_Data for this task_:
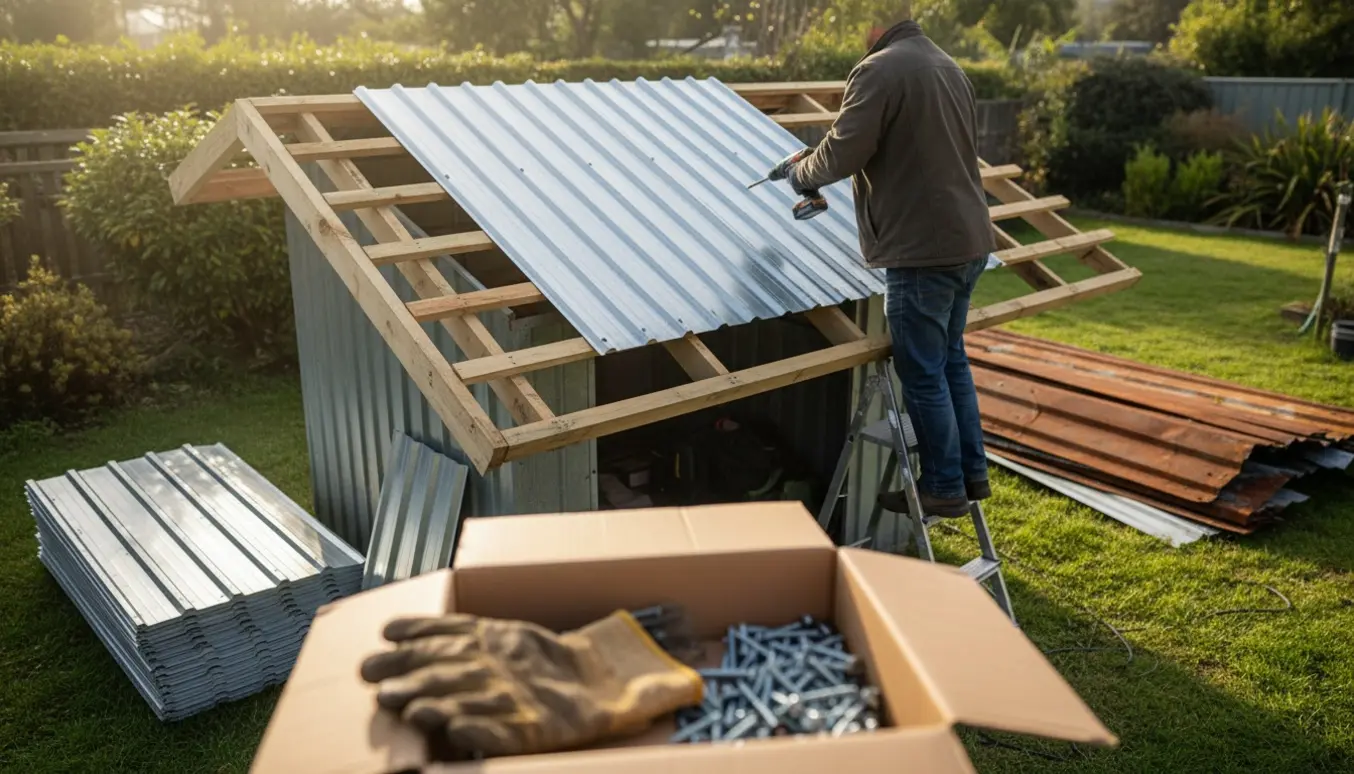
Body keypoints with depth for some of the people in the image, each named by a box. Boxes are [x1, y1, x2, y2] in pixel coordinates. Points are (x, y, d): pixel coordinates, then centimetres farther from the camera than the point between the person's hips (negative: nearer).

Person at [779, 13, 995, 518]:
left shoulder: (879, 69, -13)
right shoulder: (947, 65, 16)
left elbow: (843, 154, -17)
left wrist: (801, 173, 3)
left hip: (923, 249, -9)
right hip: (969, 240, 9)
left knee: (922, 372, 3)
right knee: (950, 358, 20)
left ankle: (944, 487, 14)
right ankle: (972, 472, 29)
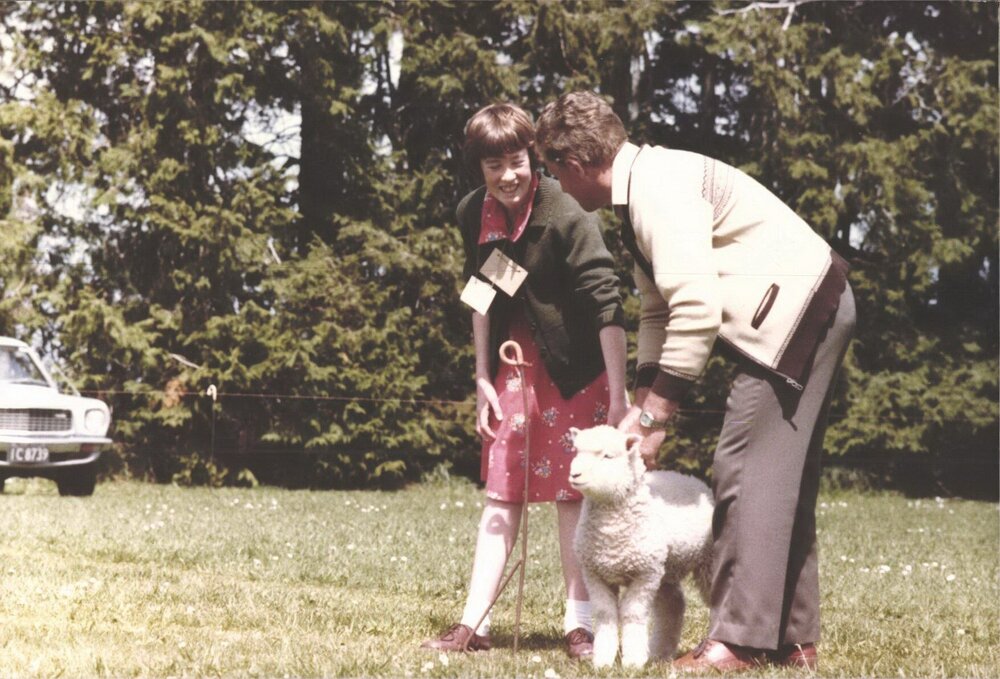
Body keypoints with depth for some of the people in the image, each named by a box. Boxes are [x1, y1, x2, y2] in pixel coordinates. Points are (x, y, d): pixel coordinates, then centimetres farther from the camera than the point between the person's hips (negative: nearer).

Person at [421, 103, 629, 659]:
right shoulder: (475, 215, -4)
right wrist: (483, 377, 7)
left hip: (574, 368, -5)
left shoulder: (567, 217, -23)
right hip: (514, 363, 5)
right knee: (502, 492, 5)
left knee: (571, 492, -2)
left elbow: (606, 304, -26)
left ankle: (581, 624, 6)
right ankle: (475, 624, 6)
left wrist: (619, 395, -31)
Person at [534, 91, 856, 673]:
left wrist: (655, 412, -19)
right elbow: (659, 310, 19)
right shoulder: (638, 194, 14)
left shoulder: (658, 187, -18)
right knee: (783, 475, 12)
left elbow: (696, 309, -25)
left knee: (747, 467, -11)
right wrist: (644, 405, 10)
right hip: (811, 311, 11)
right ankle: (794, 640, 17)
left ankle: (740, 640, -10)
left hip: (798, 305, -11)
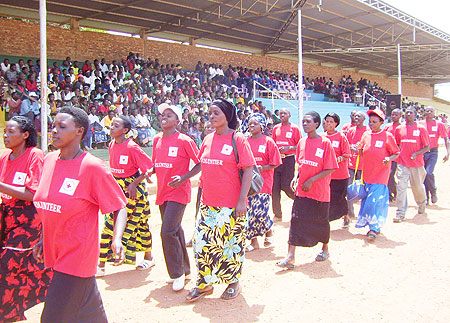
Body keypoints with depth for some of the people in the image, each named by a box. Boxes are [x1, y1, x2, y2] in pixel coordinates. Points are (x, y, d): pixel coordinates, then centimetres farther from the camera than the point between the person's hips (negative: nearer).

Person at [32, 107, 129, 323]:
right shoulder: (49, 160, 4)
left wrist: (117, 239, -28)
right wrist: (44, 239, 16)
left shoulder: (93, 167, -16)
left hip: (77, 255, -6)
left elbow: (119, 207, -12)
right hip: (54, 252, 6)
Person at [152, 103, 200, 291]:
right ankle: (184, 269, 29)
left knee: (168, 231, -14)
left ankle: (178, 273, 4)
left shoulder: (184, 141, -11)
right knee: (175, 230, 14)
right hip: (162, 192, 7)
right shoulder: (157, 140, 9)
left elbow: (200, 163, -9)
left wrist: (183, 178, -19)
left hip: (178, 192, -7)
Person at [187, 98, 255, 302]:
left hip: (231, 205, -5)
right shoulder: (208, 139, 8)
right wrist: (202, 189, 14)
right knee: (202, 242, 8)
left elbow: (248, 170, -11)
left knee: (231, 243, 7)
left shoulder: (238, 139, -9)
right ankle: (204, 284, 24)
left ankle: (233, 282, 27)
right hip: (208, 203, 6)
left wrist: (242, 200, -16)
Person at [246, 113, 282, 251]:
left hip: (263, 182, -4)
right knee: (249, 211, 3)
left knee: (260, 211, -9)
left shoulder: (268, 141, -2)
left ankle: (269, 230, 22)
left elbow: (275, 163, -3)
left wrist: (262, 168, -15)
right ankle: (253, 240, 16)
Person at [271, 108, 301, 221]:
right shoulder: (276, 128, 12)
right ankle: (277, 214, 11)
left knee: (286, 186, -9)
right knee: (274, 188, 1)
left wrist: (288, 148, -17)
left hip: (288, 159, -4)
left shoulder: (294, 128, -1)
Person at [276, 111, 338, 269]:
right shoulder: (302, 142, 6)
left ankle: (325, 249, 36)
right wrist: (297, 177, 2)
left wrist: (311, 180, -17)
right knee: (296, 219, -3)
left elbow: (330, 169, -12)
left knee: (321, 221, 11)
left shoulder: (325, 142, -10)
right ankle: (290, 256, -2)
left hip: (320, 191, -4)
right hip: (302, 189, 4)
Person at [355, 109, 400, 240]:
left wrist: (389, 158, -21)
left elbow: (396, 153, -1)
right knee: (367, 199, 9)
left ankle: (374, 228, 4)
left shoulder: (387, 136, -6)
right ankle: (370, 225, 24)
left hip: (380, 175, -5)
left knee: (375, 201, -9)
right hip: (367, 174, 5)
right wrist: (358, 149, -4)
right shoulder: (366, 135, 7)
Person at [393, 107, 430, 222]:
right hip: (402, 163, 1)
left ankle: (422, 204, 43)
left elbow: (427, 147, -1)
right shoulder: (399, 129, 5)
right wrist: (397, 154, 4)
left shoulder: (421, 129, -2)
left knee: (417, 186, 12)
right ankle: (400, 213, -5)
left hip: (417, 163, -1)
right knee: (401, 187, -7)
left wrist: (416, 153, -16)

_Instructions for the task_: For the data above, set down exactly the lines from the line with "right hip: (514, 363, 5)" to the line with "left hip: (77, 255, -6)", both included, leaving pictures out.

_Exercise answer_:
right hip: (514, 363, 5)
right knee: (502, 492, 5)
left knee: (571, 492, -2)
left elbow: (606, 304, -26)
left ankle: (581, 624, 6)
right ankle: (475, 624, 6)
left wrist: (619, 395, -31)
Person at [534, 91, 856, 673]:
left wrist: (655, 412, -19)
right elbow: (659, 310, 19)
right shoulder: (638, 194, 14)
left shoulder: (658, 187, -18)
right knee: (783, 475, 12)
left elbow: (696, 309, -25)
left knee: (747, 467, -11)
right wrist: (644, 405, 10)
right hip: (811, 311, 11)
right ankle: (794, 640, 17)
left ankle: (740, 640, -10)
left hip: (798, 305, -11)
Body keypoints with depth for some of the people in the image, each named by a box. Boxes are [x1, y1, x2, y2] in pixel coordinates. Points are (x, y, d): pixel coordinates, then centimetres farther from the camera than the point between the person's hips (negative: nearer).

Person at [32, 107, 129, 323]:
right shoulder: (49, 160, 4)
left wrist: (117, 239, -28)
right wrist: (44, 239, 16)
left shoulder: (93, 167, -16)
left hip: (77, 255, -6)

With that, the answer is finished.